Australia will always be home 

While he may not have put in place a five-year plan, admitting that these day’s they’re redundant as the industry moves too fast, Baxter said Australia will always be home and he will one day return.

“I want to see this through and I have a really simple ambition for the agency which is I want it to be the best media agency in the world. Not by billings or size but by quality of work, by growth, by some of the more real measures of success and quality. I really believe we can achieve that and that's the journey that I'm committed to completing,” he said.

“When that journey is complete I'll look at what I want to do. Australia's home. Am I going to be in the US forever? Probably not. I will at some point decide I'll come back but when that is, that's a bit of an open question.”

He keeps a close eye on the Australian business, taking pride in his hometown. Under the new leadership of Mel Fein, he said the business is starting to gain momentum.

Are they pacing in the way that I would like? Absolutely. I think all the early signs of success are there. I take a particular interest in Australia because it's close to my heart and I understand the market and I know people over there still obviously,” he said. 

“It's probably a little unfair on Mel because I probably interfere with the Australian market more than I do in some of the others.”

Among the new hires, Initiative hired its first chief creative solutions officer, Michael Stanford, in 2017, signaling a stronger creative focus for the agency.

Baxter, when at the helm of UM, overhauled the media agency to be more creatively driven dubbing it the ‘creative connections’ agency and moving towards a full service model. 

While there’s a big trend in the industry to claim your agency is full service, Baxter said Initiative wouldn’t be creating content anytime soon and is comfortable doing what it does best – media.

“We are a creative business. We want to design in channels creatively. We want to do great creative thinking. We want to be able to bring fresh perspectives to our clients that have innovation and technology embedded throughout, but we don't necessarily want to go and create the content. We don't want to do the creative and there's a difference,” he said. 

“I don't think we want to be full service…. You can't be great at everything anymore. There's just too much ground to cover. The notion of a full-service agency, where does it begin and end.

“You become so spread and so thinly spread that your capacity to be outstanding in any one thing just gets completely comprised.”

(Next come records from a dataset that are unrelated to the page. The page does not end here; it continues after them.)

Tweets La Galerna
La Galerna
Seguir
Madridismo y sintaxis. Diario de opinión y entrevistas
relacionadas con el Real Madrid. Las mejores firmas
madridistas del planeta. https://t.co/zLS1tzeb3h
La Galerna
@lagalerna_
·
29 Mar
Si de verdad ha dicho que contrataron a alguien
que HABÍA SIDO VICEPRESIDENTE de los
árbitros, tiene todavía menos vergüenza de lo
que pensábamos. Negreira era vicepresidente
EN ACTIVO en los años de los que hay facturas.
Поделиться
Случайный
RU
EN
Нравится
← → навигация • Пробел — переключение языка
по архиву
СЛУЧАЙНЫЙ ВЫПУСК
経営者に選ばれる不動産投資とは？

Would IPG ever chase horizontality?

Just like agencies chasing the full service model, there’s a trend of holding groups building bespoke teams for clients, pulling specific capabilities from various agencies under their umbrella. WPP used to call it horizontality and Publicis calls it their ‘Power of One’ model.

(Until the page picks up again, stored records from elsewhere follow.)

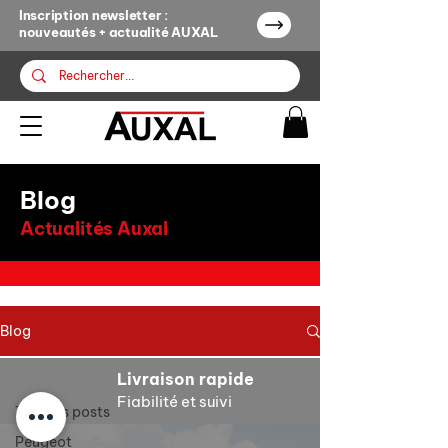
Inscription newsletter :
nouveautés + actualité AUXAL
Blog
Actualités Auxal
Blog
Tous les posts
Livraison rapide
Tous les posts
Fiabilité et suivi
Peugeot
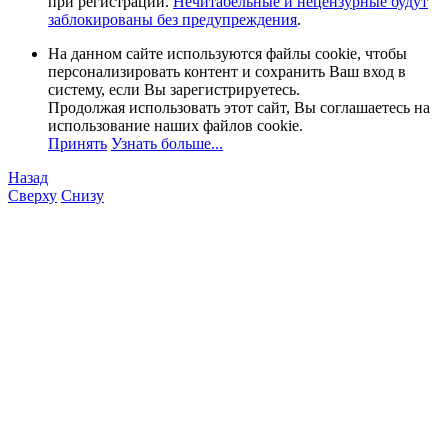
при регистрации.
Нечитабельные и нецензурные будут
заблокированы без предупреждения
.
На данном сайте используются файлы cookie, чтобы
персонализировать контент и сохранить Ваш вход в
систему, если Вы зарегистрируетесь.
Продолжая использовать этот сайт, Вы соглашаетесь на
использование наших файлов cookie.
Принять
Узнать больше...
Назад
Сверху
Снизу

Just last week in Australia Dentsu Aegis Network (DAN) created Woolworths@DAN, a new bespoke offering madee up of members from across the network including Carat, Amplifi, Amnet, iProspect, Columbus and Posterscope.

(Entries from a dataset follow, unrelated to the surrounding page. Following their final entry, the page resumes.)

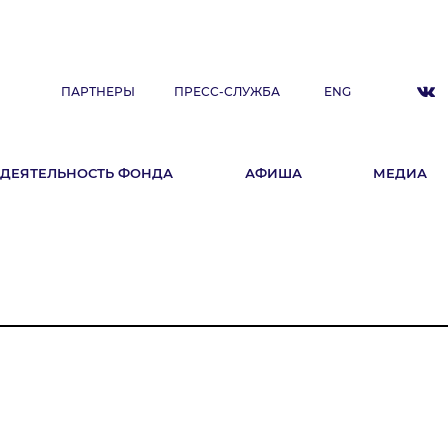
ПАРТНЕРЫ
ПРЕСС-СЛУЖБА
ENG
ДЕЯТЕЛЬНОСТЬ ФОНДА
АФИША
МЕДИА
ДЕЯТЕЛЬНОСТЬ ФОНДА
А
Фестиваль
Образовательные программы
«ArtSpace»
Летняя школа Ильдара Абдразакова
Клуб меценатов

So would IPG follow in these competitors footsteps and also chase wider group integration? No - according to Baxter, who believes in the power of the individual brands.

He gave the example of cereal; people don’t buy Kellogg, they buy Coco Pop or Cornflakes.

“Clients buy agencies. They want the endorsement and the credibility of the holding company like Kellogg gives the cereal brand, but they're not buying the holding company. They're buying the agency. They're buying the people in the agency and the agency service the clients,” he said. 

He said he’s “not a believer” in the moves made by Publicis or WPP.

“When you start to bring things together from lots of different places it can get messy; to be really truly agile and fast moving, and it can become highly bureaucratic,” he said.

“It can get bogged down with the politics. It can get bogged down with who controls what P&L and decision making slows down and it can get really difficult to navigate."

Baxter isn't the only global exec to speak out against Publicis' strategy, with TBWA global CEO Troy Ruhanen also criticising its new model and AI platform, Marcel.